Researchers have just found this out

Jan 26, 2010 14:31 GMT  ·  By
Dolphins and bats took the same evolutionary road to developing echolocation abilities
   Dolphins and bats took the same evolutionary road to developing echolocation abilities

In a groundbreaking, new discovery, researchers have demonstrated that similar genetic traits can take very similar evolutionary paths in two totally different species. Their investigation focused on the genes that allowed both bats and dolphins to echolocate. In spite of the fact that they are worlds apart, inhabiting completely different ecosystems, the creatures exhibit the same variations over time in the same group of genes, with the same end-result – the ability to detect very high-pitched sounds, and therefore to use echolocation, the BBC News reports.

This ability allows blind creatures such as bats, or animals living in the oceans, like dolphins, to communicate with members of their own species almost instantly. In the case of the flying creatures, echolocation also replaces sight. The animals emit short bursts of ultrasounds either from their larynx, or by clicking their tongues, and then listen to their reflections. This allows them to build a fairly accurate representation of the surrounding environment inside their brains, in very much the same way our brains construct their own representations of where we are, based on stimuli from the eyes.
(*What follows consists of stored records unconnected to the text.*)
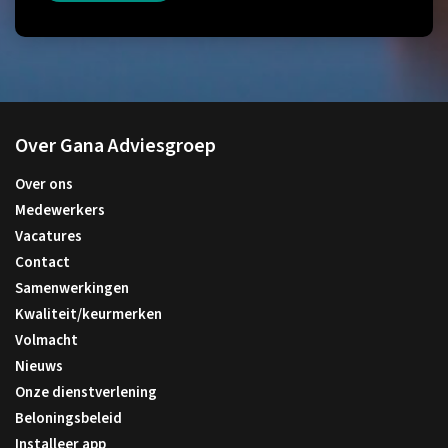
Over Gana Adviesgroep
Over ons
Medewerkers
Vacatures
Contact
Samenwerkingen
Kwaliteit/keurmerken
Volmacht
Nieuws
Onze dienstverlening
Beloningsbeleid
Installeer app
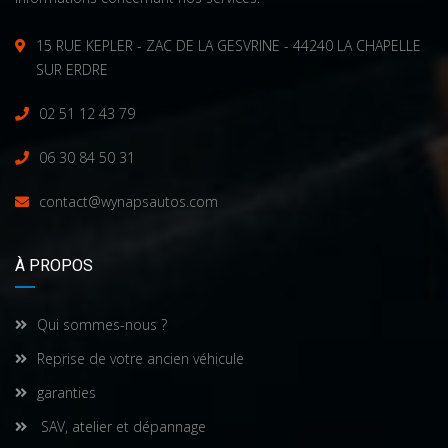
15 RUE KEPLER - ZAC DE LA GESVRINE - 44240 LA CHAPELLE
SUR ERDRE
02 51 12 43 79
06 30 84 50 31
contact@wynapsautos.com
À PROPOS
Qui sommes-nous ?
Reprise de votre ancien véhicule
garanties
SAV, atelier et dépannage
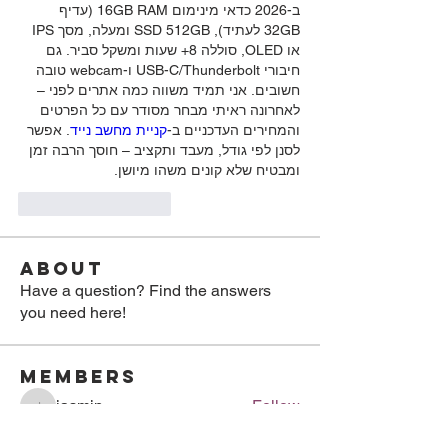
ב-2026 כדאי מינימום 16GB RAM (עדיף 
32GB לעתיד), SSD 512GB ומעלה, מסך IPS 
או OLED, סוללה 8+ שעות ומשקל סביר. גם 
חיבורי USB-C/Thunderbolt ו-webcam טובה 
חשובים. אני תמיד משווה כמה אתרים לפני – 
לאחרונה ראיתי מבחר מסודר עם כל הפרטים 
והמחירים העדכניים ב-
קניית מחשב נייד
. אפשר 
לסנן לפי גודל, מעבד ותקציב – חוסך הרבה זמן 
ומבטיח שלא קונים משהו מיושן.
Thích
Phản hồi
About
Have a question? Find the answers
you need here!
Members
jasmin
Follow
jasmin
swanson reed
Follow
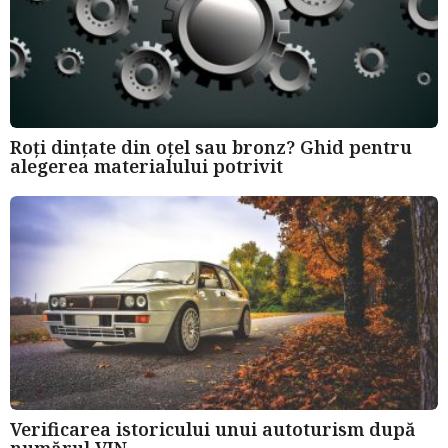
Roți dințate din oțel sau bronz? Ghid pentru
alegerea materialului potrivit
Verificarea istoricului unui autoturism după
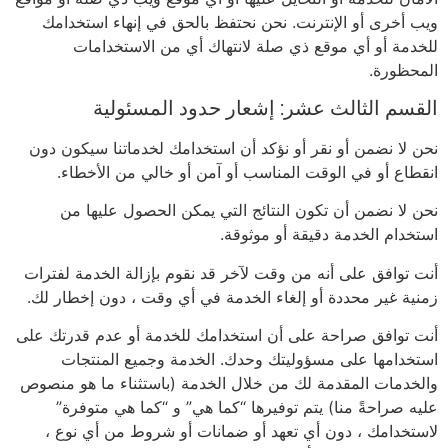
ويب أخرى أو الإنترنت. نحن نحتفظ بالحق في إنهاء استخدامك
للخدمة أو أي موقع ذي صلة لانتهاك أي من الاستخدامات
المحظورة.
القسم الثالث عشر: إشعار حدود المسئولية
نحن لا نضمن أو نقر أو نؤكد أن استخدامك لخدماتنا سيكون دون
انقطاع أو في الوقت المناسب أو آمن أو خالي من الأخطاء.
نحن لا نضمن أن تكون النتائج التي يمكن الحصول عليها من
استخدام الخدمة دقيقة أو موثوقة.
أنت توافق على أنه من وقت لآخر قد نقوم بإزالة الخدمة لفترات
زمنية غير محددة أو إلغاء الخدمة في أي وقت ، دون إخطار لك.
أنت توافق صراحة على أن استخدامك للخدمة أو عدم قدرتك على
استخدامها على مسؤوليتك وحدك. الخدمة وجميع المنتجات
والخدمات المقدمة لك من خلال الخدمة (باستثناء ما هو منصوص
عليه صراحةً منا) يتم توفيرها “كما هي” و “كما هي متوفرة”
لاستخدامك ، دون أي تعهد أو ضمانات أو شروط من أي نوع ،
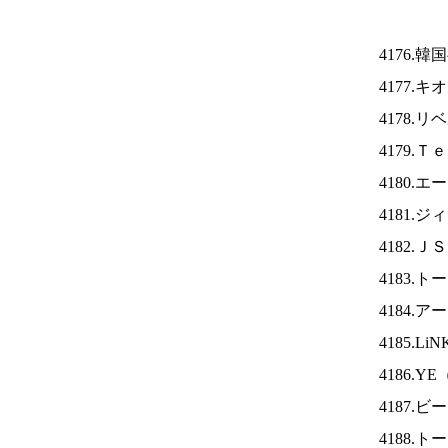
4176.
4177.
4178.
4179.
4180.
4181.
4182.Ｊ
4183.
4184.
4185.Li
4186.YE
4187
4188.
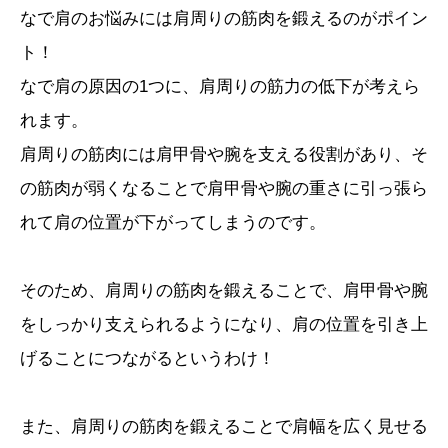
なで肩のお悩みには肩周りの筋肉を鍛えるのがポイン
ト！
なで肩の原因の1つに、肩周りの筋力の低下が考えら
れます。
肩周りの筋肉には肩甲骨や腕を支える役割があり、そ
の筋肉が弱くなることで肩甲骨や腕の重さに引っ張ら
れて肩の位置が下がってしまうのです。
そのため、肩周りの筋肉を鍛えることで、肩甲骨や腕
をしっかり支えられるようになり、肩の位置を引き上
げることにつながるというわけ！
また、肩周りの筋肉を鍛えることで肩幅を広く見せる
Scientists say that instances in which two species have reached the same abilities are not rare in nature, but underline the fact that, most often, natural selection and evolution do not select the same paths in very different species. “It's common on a morphological scale but it's assumed not to occur at a DNA level because there are so many different ways to arrive at the same solution. The fact that we're able to link convergence of the DNA with a phenotype I think is unique, and in such a complex phenotype as hearing as well,” expert Dr. Stephen Rossiter, of the School of Biological and Chemical Sciences, at the Queen Mary, University of London, explains.

“We've found a whole suite of amino acid changes that are common to these two groups that have evolved in parallel, convergently,” Rossiter says. He is the author of one of the two studies published in the latest issue of the respected scientific journal Current Biology on this issue. “The results imply that there are very limited ways, if not only one way, for a mammal to hear high-frequency sounds,” University of Michigan Professor Jianzhi Zhang, the leader of the second investigation, adds.